(Data excerpts)
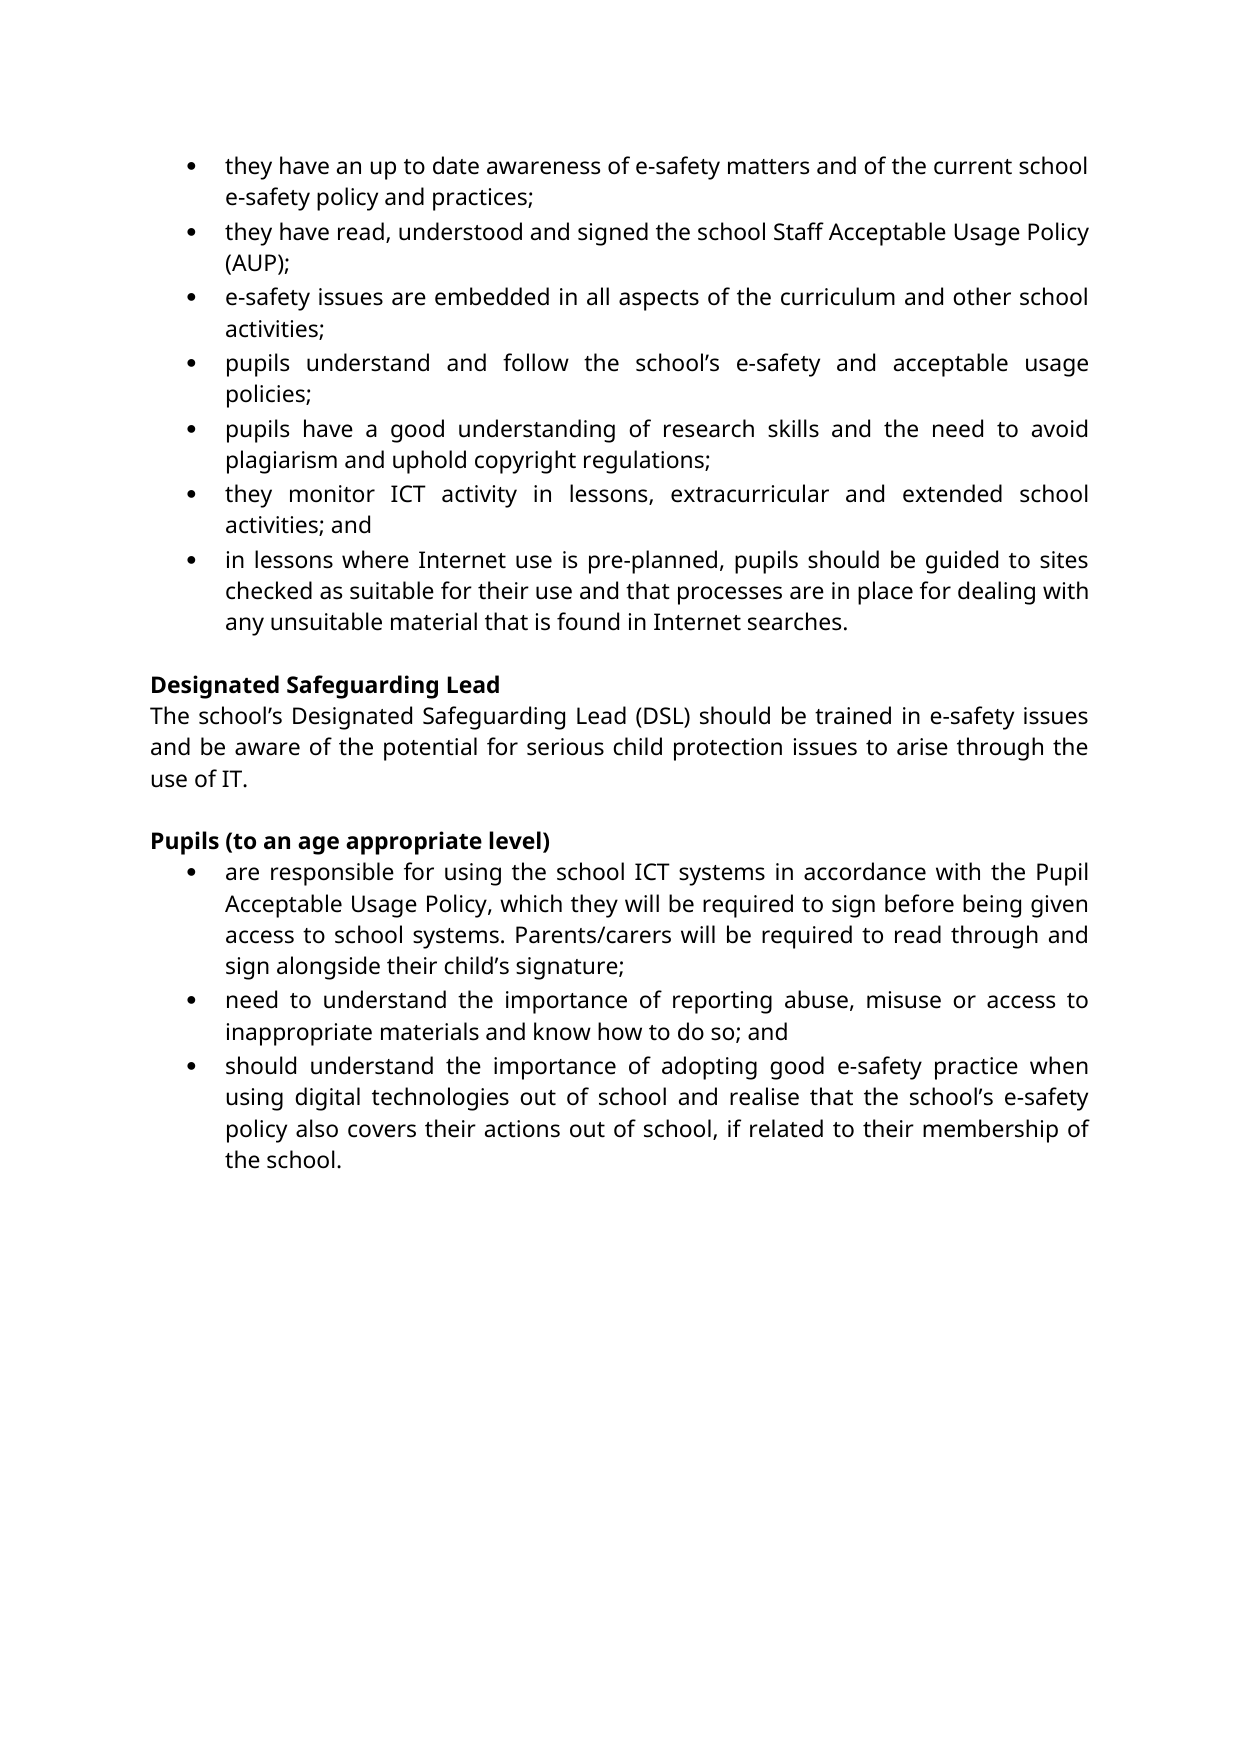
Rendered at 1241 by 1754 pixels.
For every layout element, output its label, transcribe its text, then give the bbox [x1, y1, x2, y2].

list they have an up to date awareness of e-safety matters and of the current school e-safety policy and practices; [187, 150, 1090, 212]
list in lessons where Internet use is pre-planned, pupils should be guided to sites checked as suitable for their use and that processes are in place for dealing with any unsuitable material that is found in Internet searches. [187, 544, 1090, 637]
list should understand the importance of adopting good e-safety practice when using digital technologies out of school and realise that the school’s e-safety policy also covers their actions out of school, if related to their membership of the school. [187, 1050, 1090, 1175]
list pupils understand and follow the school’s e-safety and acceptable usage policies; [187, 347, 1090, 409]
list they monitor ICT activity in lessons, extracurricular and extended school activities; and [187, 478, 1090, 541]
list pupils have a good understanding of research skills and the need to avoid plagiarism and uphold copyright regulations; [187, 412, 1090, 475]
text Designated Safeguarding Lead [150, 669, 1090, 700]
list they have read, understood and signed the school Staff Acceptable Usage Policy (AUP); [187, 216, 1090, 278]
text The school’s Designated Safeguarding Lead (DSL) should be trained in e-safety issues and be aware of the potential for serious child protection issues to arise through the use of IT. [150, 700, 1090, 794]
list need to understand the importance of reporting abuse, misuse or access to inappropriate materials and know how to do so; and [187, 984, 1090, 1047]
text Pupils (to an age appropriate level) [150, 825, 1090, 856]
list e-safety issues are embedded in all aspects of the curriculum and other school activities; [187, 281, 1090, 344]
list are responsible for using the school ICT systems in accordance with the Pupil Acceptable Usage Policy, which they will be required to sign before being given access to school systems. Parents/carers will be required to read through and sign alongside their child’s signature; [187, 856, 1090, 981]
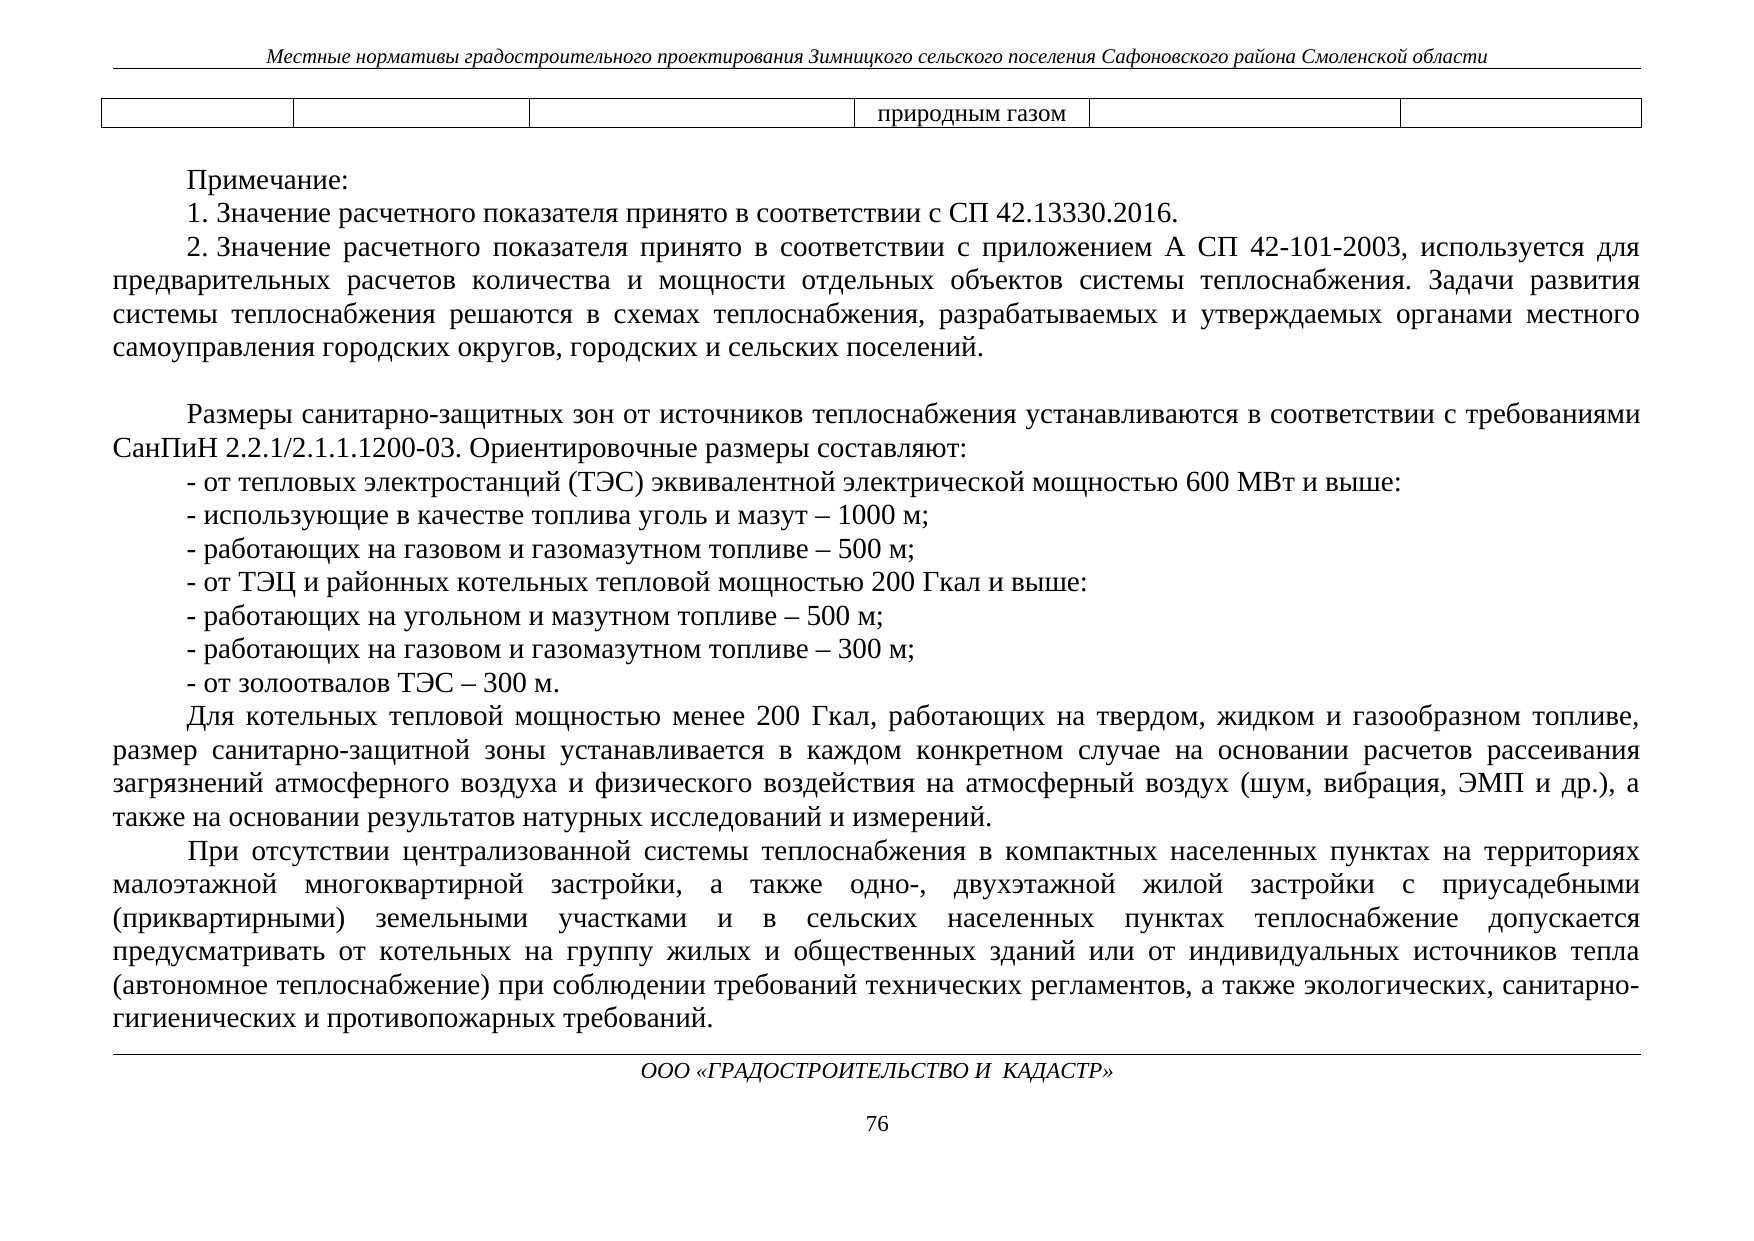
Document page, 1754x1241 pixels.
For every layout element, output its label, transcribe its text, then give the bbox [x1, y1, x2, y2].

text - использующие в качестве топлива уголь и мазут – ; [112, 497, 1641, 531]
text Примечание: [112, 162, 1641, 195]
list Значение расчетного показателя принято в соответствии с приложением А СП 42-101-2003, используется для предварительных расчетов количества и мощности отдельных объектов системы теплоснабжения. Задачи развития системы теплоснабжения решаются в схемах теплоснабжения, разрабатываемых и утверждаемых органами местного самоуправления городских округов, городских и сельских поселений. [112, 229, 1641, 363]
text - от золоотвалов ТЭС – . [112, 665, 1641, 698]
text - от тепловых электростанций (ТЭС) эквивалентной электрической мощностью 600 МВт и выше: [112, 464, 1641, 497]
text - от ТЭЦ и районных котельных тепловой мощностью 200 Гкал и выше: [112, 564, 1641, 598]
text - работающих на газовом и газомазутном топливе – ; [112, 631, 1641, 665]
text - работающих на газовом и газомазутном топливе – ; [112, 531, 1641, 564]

### TASK DETAILS:
Copy every record exactly; no pictures.

### EXPECTED ANSWER:
Rendered at 1241 by 1754 pixels.
For every layout element, output its label, transcribe its text, then give the bbox [x1, y1, x2, y2].

list they have an up to date awareness of e-safety matters and of the current school e-safety policy and practices; [187, 150, 1090, 212]
list in lessons where Internet use is pre-planned, pupils should be guided to sites checked as suitable for their use and that processes are in place for dealing with any unsuitable material that is found in Internet searches. [187, 544, 1090, 637]
list should understand the importance of adopting good e-safety practice when using digital technologies out of school and realise that the school’s e-safety policy also covers their actions out of school, if related to their membership of the school. [187, 1050, 1090, 1175]
list pupils understand and follow the school’s e-safety and acceptable usage policies; [187, 347, 1090, 409]
list they monitor ICT activity in lessons, extracurricular and extended school activities; and [187, 478, 1090, 541]
list pupils have a good understanding of research skills and the need to avoid plagiarism and uphold copyright regulations; [187, 412, 1090, 475]
text Designated Safeguarding Lead [150, 669, 1090, 700]
list they have read, understood and signed the school Staff Acceptable Usage Policy (AUP); [187, 216, 1090, 278]
text The school’s Designated Safeguarding Lead (DSL) should be trained in e-safety issues and be aware of the potential for serious child protection issues to arise through the use of IT. [150, 700, 1090, 794]
list need to understand the importance of reporting abuse, misuse or access to inappropriate materials and know how to do so; and [187, 984, 1090, 1047]
text Pupils (to an age appropriate level) [150, 825, 1090, 856]
list e-safety issues are embedded in all aspects of the curriculum and other school activities; [187, 281, 1090, 344]
list are responsible for using the school ICT systems in accordance with the Pupil Acceptable Usage Policy, which they will be required to sign before being given access to school systems. Parents/carers will be required to read through and sign alongside their child’s signature; [187, 856, 1090, 981]
Document page, 1754x1241 pixels.
For every layout element, output its label, transcribe its text, then give the bbox [x1, y1, x2, y2].

text - использующие в качестве топлива уголь и мазут – ; [112, 497, 1641, 531]
text Примечание: [112, 162, 1641, 195]
list Значение расчетного показателя принято в соответствии с приложением А СП 42-101-2003, используется для предварительных расчетов количества и мощности отдельных объектов системы теплоснабжения. Задачи развития системы теплоснабжения решаются в схемах теплоснабжения, разрабатываемых и утверждаемых органами местного самоуправления городских округов, городских и сельских поселений. [112, 229, 1641, 363]
text - от золоотвалов ТЭС – . [112, 665, 1641, 698]
text - от тепловых электростанций (ТЭС) эквивалентной электрической мощностью 600 МВт и выше: [112, 464, 1641, 497]
text - от ТЭЦ и районных котельных тепловой мощностью 200 Гкал и выше: [112, 564, 1641, 598]
text - работающих на газовом и газомазутном топливе – ; [112, 631, 1641, 665]
text - работающих на газовом и газомазутном топливе – ; [112, 531, 1641, 564]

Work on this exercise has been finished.